C’è chi come Razieh (Shaghayegh
Shourian ) deve diventare “boia per un giorno” perché possono chiederlo come
incarico durante il lungo servizio militare di due anni, solo allo scadere del
quale sarà possibile avere un documento che permetta di lavorare all’estero e
non tornare mai più in quel mondo. Forse però “quando tocca” si potrebbe marcare
visita, passare l’incarico a qualcun altro, magari ricevere quella telefonata
speciale che permetterebbe di cambiare caserma e saltare il turno.
Sempre se si è militari, fare il boia
significa tre giorni di licenza pagati, quando le licenze sono rarissime.
L’unico modo quindi per uscire dalla caserma per incontrare una ragazza è per
Pouya (Kaveh Ahangar) uccidere qualcuno, cosa che potrebbe magari non essere
la migliore prospettiva di vita possibile, specie per una futura moglie che
scopre come si è “meritato” la licenza premio.
C’è chi non vuole diventare un boia ed è
costretto a vivere in esilio per tutta la vita, troncando ogni rapporto con la
sua famiglia per non far pagare a loro la propria colpa.
Forse il “boia prescelto” da questo
sistema può confortarsi nell’idea che una punizione capitale capiti solo alle
“persone malvagie”, che sia un “male necessario” come uccidere una volpe che
ogni notte fa strage di galline. Può pensare che la colpa non è sua ma dei
giudici. Ma spesso non basta e il “fattore umano” può inceppare la macchina
punitiva dello Stato. È sulla possibilità di questo “inceppo” che si struttura
la pellicola di Mohamed Rasoulof, raccontando divise in capitoli le
storie di quattro uomini diversi ma uguali nel loro “dovere” di servire lo Stato.
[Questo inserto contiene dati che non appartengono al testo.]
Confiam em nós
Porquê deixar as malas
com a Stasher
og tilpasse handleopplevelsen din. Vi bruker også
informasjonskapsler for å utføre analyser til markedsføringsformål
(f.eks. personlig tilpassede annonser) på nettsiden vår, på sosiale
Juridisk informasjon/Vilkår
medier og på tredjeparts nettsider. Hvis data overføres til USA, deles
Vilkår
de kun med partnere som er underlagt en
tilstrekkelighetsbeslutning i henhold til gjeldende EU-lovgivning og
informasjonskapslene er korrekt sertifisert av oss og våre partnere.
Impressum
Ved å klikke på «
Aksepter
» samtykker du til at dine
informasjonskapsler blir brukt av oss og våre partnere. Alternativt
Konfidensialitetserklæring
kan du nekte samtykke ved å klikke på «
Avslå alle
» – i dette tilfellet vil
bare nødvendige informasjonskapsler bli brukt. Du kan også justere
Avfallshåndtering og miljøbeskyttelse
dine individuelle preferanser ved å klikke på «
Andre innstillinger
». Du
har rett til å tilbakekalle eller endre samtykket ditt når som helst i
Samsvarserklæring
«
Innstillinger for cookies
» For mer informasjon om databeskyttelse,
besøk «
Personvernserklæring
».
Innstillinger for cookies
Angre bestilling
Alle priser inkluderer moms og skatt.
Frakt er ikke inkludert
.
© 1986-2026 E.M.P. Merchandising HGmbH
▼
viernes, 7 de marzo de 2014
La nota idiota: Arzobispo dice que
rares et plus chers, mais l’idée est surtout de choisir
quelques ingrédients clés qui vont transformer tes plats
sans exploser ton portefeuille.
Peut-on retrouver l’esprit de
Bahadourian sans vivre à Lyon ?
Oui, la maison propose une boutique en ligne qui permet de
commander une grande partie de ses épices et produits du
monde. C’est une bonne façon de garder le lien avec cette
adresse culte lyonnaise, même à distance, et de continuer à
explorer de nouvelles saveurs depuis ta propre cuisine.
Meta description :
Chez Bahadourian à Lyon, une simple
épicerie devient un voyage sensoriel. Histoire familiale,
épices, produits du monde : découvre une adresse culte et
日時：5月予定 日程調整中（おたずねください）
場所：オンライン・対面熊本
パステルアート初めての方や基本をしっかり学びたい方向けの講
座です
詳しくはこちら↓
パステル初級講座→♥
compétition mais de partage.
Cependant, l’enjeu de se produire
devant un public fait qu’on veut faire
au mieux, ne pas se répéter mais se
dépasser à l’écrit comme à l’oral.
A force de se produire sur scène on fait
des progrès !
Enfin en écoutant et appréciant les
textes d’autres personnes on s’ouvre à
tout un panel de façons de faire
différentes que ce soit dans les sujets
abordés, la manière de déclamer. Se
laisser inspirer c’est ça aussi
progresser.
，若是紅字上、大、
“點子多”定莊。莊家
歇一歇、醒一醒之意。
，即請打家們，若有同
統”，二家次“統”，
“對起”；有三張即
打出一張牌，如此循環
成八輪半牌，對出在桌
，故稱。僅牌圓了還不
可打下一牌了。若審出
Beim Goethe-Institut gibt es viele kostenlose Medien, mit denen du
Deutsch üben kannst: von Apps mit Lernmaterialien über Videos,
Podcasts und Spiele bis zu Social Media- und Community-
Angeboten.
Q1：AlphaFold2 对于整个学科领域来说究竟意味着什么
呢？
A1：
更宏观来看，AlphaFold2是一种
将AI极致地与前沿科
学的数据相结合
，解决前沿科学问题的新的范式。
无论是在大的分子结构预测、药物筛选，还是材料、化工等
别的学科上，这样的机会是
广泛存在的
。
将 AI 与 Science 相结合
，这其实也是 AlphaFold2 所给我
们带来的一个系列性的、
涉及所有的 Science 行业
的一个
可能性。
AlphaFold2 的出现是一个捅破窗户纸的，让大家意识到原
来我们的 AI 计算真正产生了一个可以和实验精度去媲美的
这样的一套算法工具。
Il “male non esiste” perché da spettatori non ne troviamo molto, di “male”,
scandagliando nelle vite dei quattro protagonisti, raccontatici spesso con un
occhio molto umano, tra il documentario e il neorealismo. Sono boia
straziatamente umani e non “diabolici” anche quando le loro storie
intraprendono pindarici e spiazzanti, originali e poetici, voli nel cinema di
genere, tra l’action, la favola e l’horror.
Mohamed Rasoulof fa così: ci butta
nel crudo realismo e tra le righe lavora di simboli e metafore. Ci racconta di
gatti imprigionati e volpi in agguato, di fantasmi e uomini così incastrati
nelle regole della burocrazia che possono essere pure loro imprigionati in un
armadio insieme ai documenti. La ribellione del regista a questo stato delle
cose parte musicalmente con il sussurro e arriva alla melodia del nostrano
“Bella Ciao”, forse diventato mainstream dopo l’endorsment della serie tv Casa
di carta, ma che non ci aspetteremmo davvero in un film iraniano come questo.
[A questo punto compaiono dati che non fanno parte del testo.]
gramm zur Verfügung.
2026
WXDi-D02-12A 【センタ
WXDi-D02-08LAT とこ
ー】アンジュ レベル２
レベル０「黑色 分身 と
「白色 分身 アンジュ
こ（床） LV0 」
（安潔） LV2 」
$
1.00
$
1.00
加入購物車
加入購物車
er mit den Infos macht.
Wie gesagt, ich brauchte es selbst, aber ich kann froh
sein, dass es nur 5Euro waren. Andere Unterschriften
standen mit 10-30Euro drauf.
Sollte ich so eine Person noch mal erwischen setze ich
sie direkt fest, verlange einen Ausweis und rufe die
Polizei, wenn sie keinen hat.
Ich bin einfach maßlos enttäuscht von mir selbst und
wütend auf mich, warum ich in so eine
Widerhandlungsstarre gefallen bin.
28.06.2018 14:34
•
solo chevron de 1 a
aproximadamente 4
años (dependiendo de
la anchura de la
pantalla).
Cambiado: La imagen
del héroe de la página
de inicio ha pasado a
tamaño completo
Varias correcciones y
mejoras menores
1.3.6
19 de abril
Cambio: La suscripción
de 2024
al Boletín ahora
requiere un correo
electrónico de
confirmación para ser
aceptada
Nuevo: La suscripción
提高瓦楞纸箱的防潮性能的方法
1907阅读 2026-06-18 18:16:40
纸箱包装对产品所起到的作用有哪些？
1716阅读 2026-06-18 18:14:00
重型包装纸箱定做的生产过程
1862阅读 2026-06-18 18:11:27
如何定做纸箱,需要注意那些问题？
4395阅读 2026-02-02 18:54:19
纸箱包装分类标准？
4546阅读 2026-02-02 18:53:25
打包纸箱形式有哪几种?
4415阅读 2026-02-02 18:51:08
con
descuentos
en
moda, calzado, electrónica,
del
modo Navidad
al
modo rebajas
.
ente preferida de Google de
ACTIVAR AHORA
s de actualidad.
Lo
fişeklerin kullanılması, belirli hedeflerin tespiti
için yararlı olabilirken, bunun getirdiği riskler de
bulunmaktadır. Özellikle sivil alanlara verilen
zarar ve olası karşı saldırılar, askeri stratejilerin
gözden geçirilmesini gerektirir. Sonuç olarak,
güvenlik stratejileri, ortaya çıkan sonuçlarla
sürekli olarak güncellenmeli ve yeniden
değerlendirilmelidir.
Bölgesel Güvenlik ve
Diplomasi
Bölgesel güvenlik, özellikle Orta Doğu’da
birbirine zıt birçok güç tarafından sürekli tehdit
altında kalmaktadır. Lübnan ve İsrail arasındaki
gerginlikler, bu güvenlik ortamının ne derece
Un film che dopo un primo segmento dal taglio compassato (ma con un finale
fulminante che lo riscrive alla radice) riesce a scorrere incredibilmente
veloce, in modo appassionante, usando una narrativa cristallina e
l’interpretazione di ottimi attori. Un film dall’aspetto visivo spesso
asettico, geometrico, ma che sa sfociare “quando serve” nel simbolico quanto nel
materico. Prigioni sotterranee in cui si scende all’infinito sotto il suolo,
“il più lontano possibile dagli occhi”, fino a che si fanno gironi danteschi.
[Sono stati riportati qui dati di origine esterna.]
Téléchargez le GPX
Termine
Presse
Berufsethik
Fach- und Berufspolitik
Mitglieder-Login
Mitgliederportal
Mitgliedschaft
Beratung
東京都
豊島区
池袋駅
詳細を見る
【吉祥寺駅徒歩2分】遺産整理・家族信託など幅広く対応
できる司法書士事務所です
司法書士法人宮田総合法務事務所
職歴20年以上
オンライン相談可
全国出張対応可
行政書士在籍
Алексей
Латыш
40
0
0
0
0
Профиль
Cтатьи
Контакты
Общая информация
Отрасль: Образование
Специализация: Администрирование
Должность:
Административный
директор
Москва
Piccoli laghi naturali in cui non riuscire a scorgere il proprio volto umano.
Paesaggi deserti e aridi in cui solo le volpi possono vivere, a fianco di
industriose api operaie rinchiuse in straordinarie scatole sociali.
Siamo dalle parti del capolavoro.
Sarebbe fantastico che venisse visto nelle scuole. L’opera di Mohamed Rasoulof riesce ad arrivare davvero al cuore.